= SELECTED TEXT =
*** Block opens ***

Single by Demi Lovato
- Released: July 1, 2016
- Recorded: June 2016
- Genre: Dance; R&B;
- Length: 3:13
- Label: Island; Hollywood; Safehouse; Republic;
- Songwriters: Demi Lovato; Nolan Lambroza; Simon Wilcox;
- Producer: Sir Nolan

Demi Lovato singles chronology
| "Without a Fight" (2016) | "Body Say" (2016) | "No Promises" (2017) |

= Body Say =

2016 single by Demi Lovato

"Body Say" is a song by American singer Demi Lovato. She co-wrote the track with Simon Wilcox and its producer, Sir Nolan. It was initially released exclusively to music streaming services through Island, Hollywood and Safehouse Records on July 1, 2016, was serviced to pop radio on July 12, 2016, and was made available to iTunes on July 15, 2016.

==Release==
Lovato announced this song's release on June 29, 2016, through Twitter, writing that she only recorded the song "a couple weeks ago" but wanted to release it "right away" as a promotional single for her tour with Nick Jonas, the Future Now Tour. She teased the song on social media by posting nude and semi-nude, black-and-white photos from the single cover's photo shoot on Instagram accompanied by lyrics from the track. It was then released on July 1, 2016, as a streaming exclusive on Apple Music, Google Play, Spotify and Tidal. "Body Say" was serviced to contemporary hit radio in the United States on July 12, 2016, through Republic Records. The song was released to iTunes on July 15, 2016.

==Composition==
"Body Say" is a dance ballad with an R&B beat, and explores themes of sexuality and self-confidence. Lovato co-wrote the track with Simon Wilcox and its producer Sir Nolan. The song employs "slinky", synth-y "bedroom beats" behind lyrics, which Zach Johnson of E! News deemed "sexier" than her past single, "Cool for the Summer", that discuss all the things Lovato would do to a lover if her "body had a say." Critics have also made note of the sexual nature of the song given Lovato's recent (at the time of the song's release) breakup with long-term boyfriend, Wilmer Valderrama. Lovato's vocal range on the track spans from the low note of F_{3} to the high note of F_{5}.

*** Block closes ***

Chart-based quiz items
*** Block opens ***

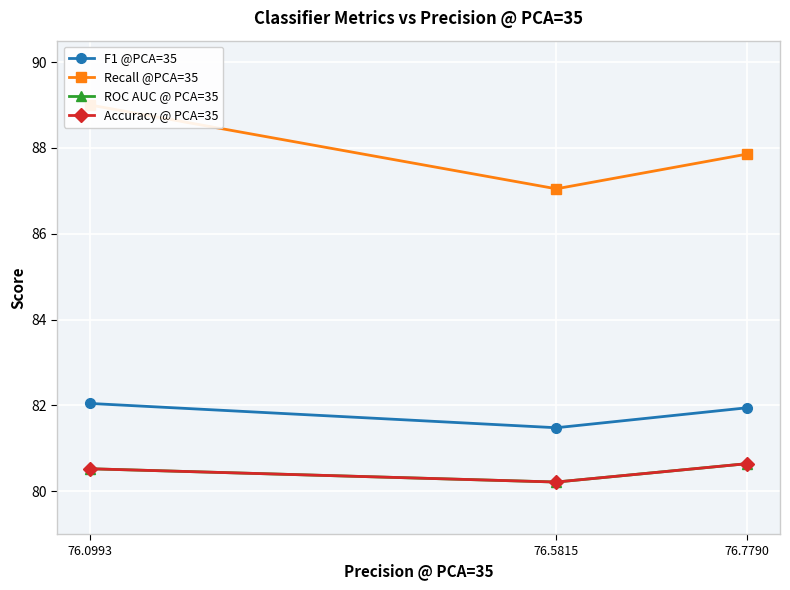

What is the total value across all series at 76.0993?

332.1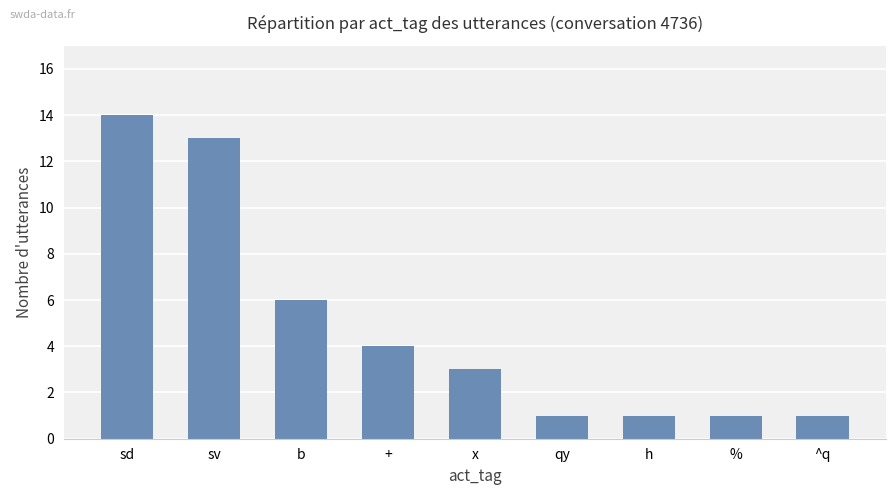

What is the maximum value shown in the chart?

14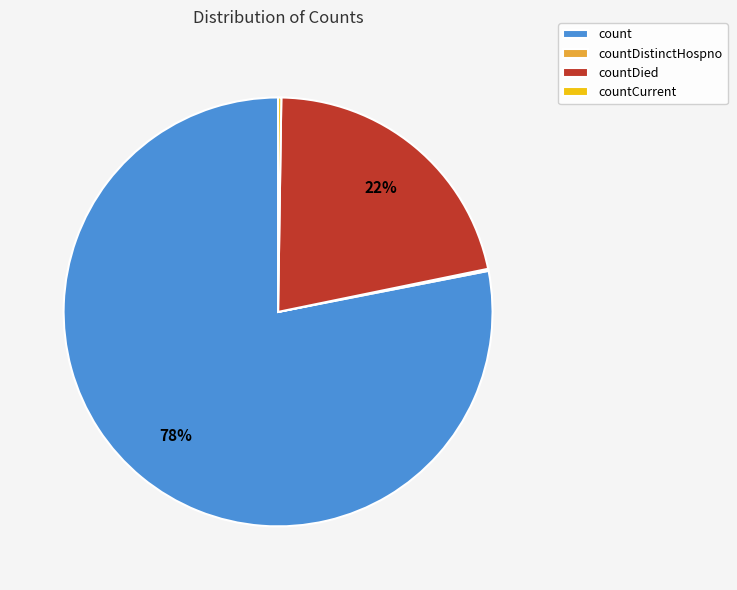

The count slice represents 78% of the pie. True or false?

True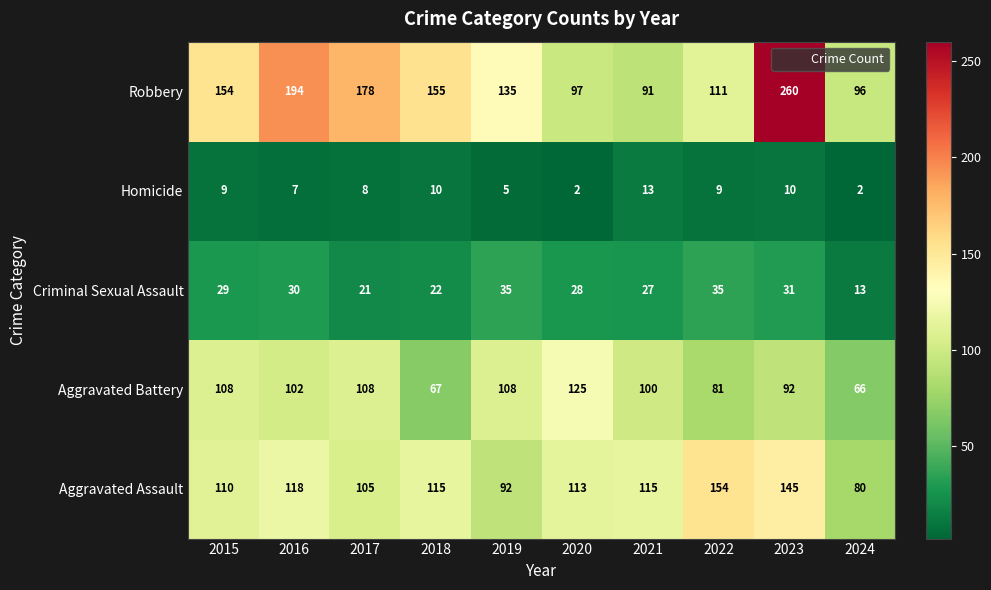

The value of Aggravated Assault at 2023 is 145. True or false?

True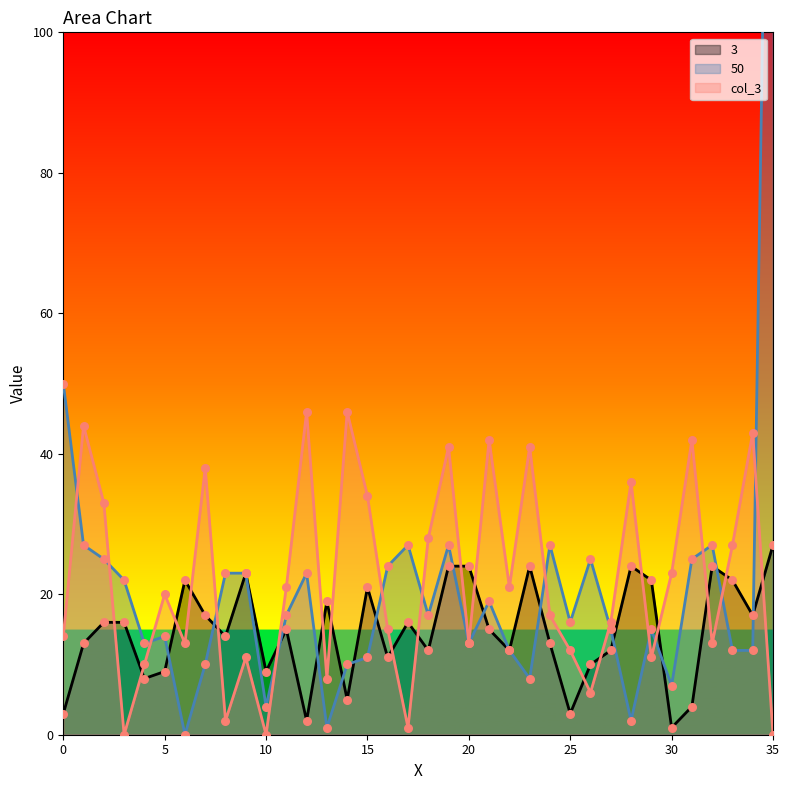

Which series reaches the maximum Y coordinate?

50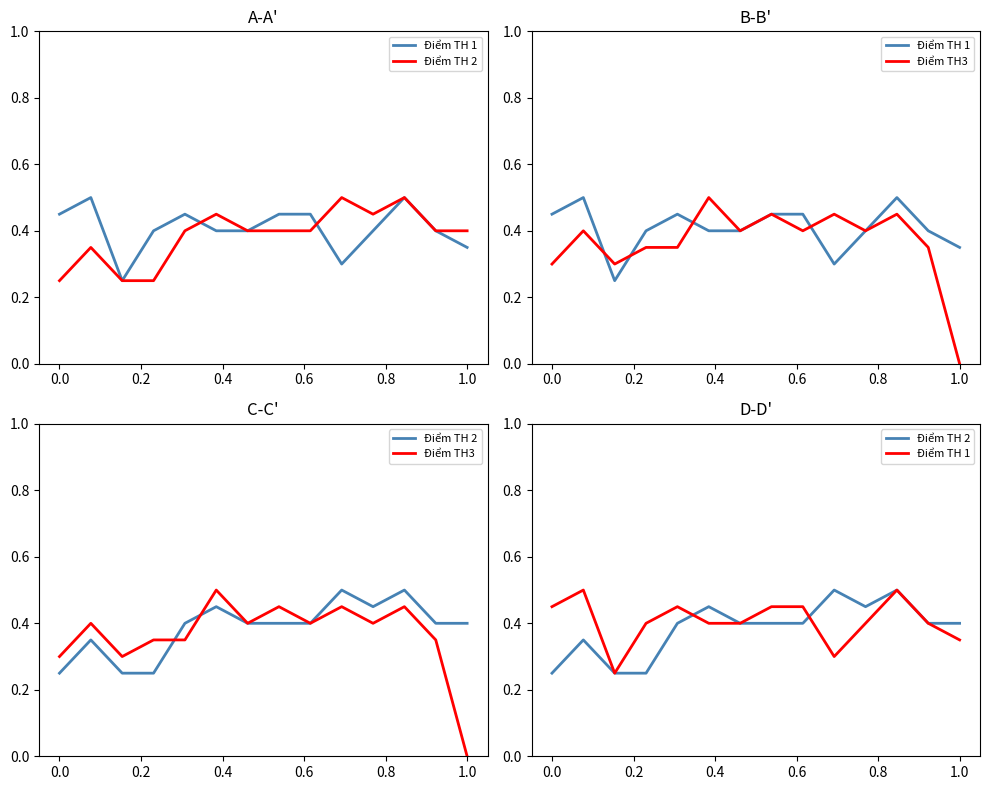

How many lines are shown in the chart?

3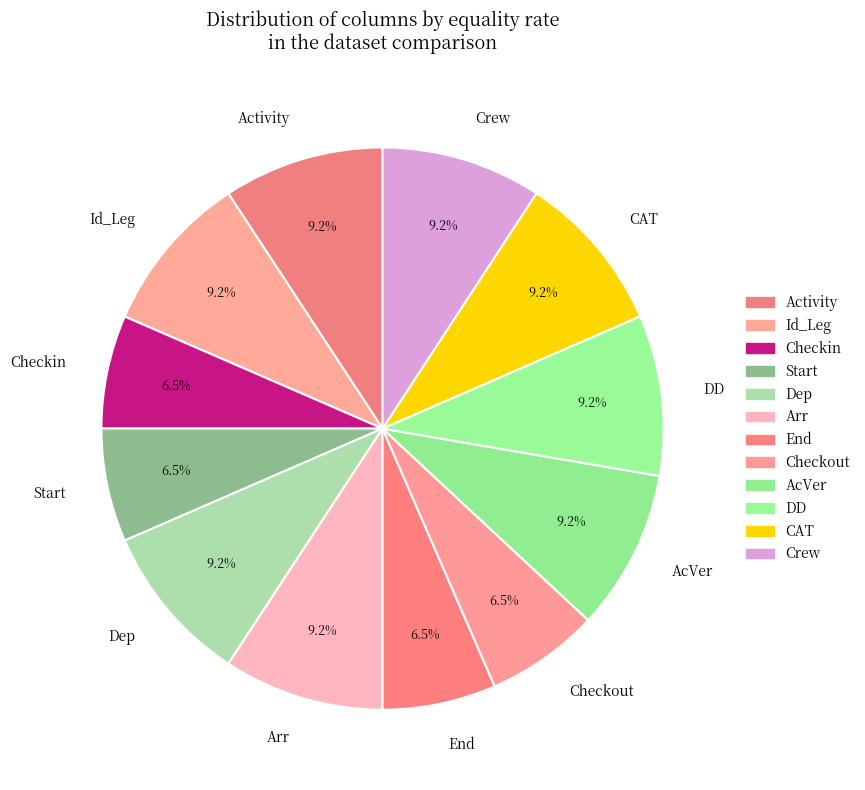

Combined, what portion of the pie is Start and CAT?

15.8%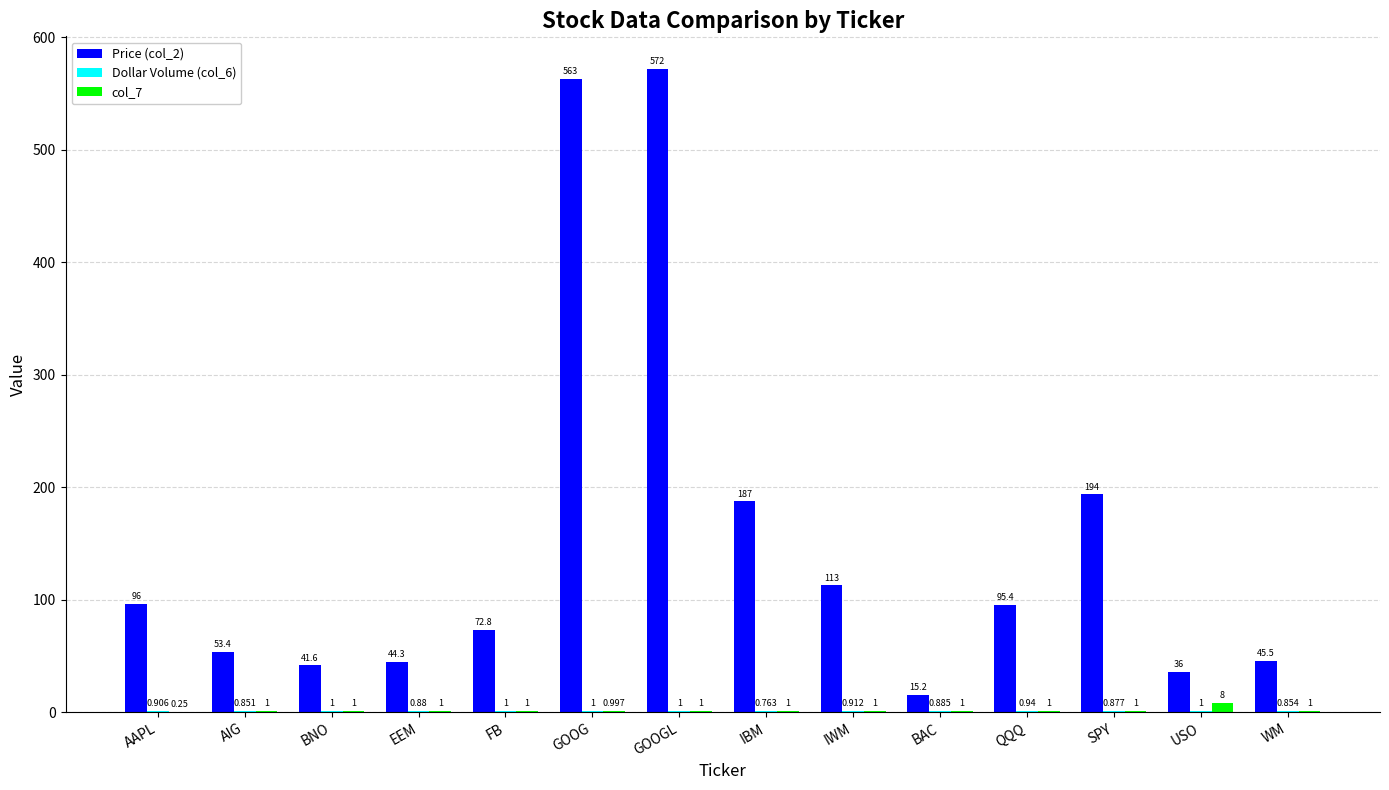

Where is Price (col_2) nearest to the value 293?

SPY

*** Block closes ***

= WORK ORDER 1 =
Answer these from the article on "Body Say":
(a) On what date did Lovato announce the song's release, and through which platform?
(b) Through which record label was the song serviced to contemporary hit radio in the United States?
(c) Who deemed the song's lyrics "sexier" than "Cool for the Summer"?
= WORK ORDER 2 =
Translate this sentence from the article on "Body Say" into Spanish: ""Body Say" is a dance ballad with an R&B beat, and explores themes of sexuality and self-confidence."

= ANSWER BOX 1 =
(a) June 29, 2016, through Twitter.
(b) Republic Records.
(c) Zach Johnson of E! News.

= ANSWER BOX 2 =
«Body Say» es una balada dance con un ritmo de R&B y explora temas de sexualidad y confianza en uno mismo.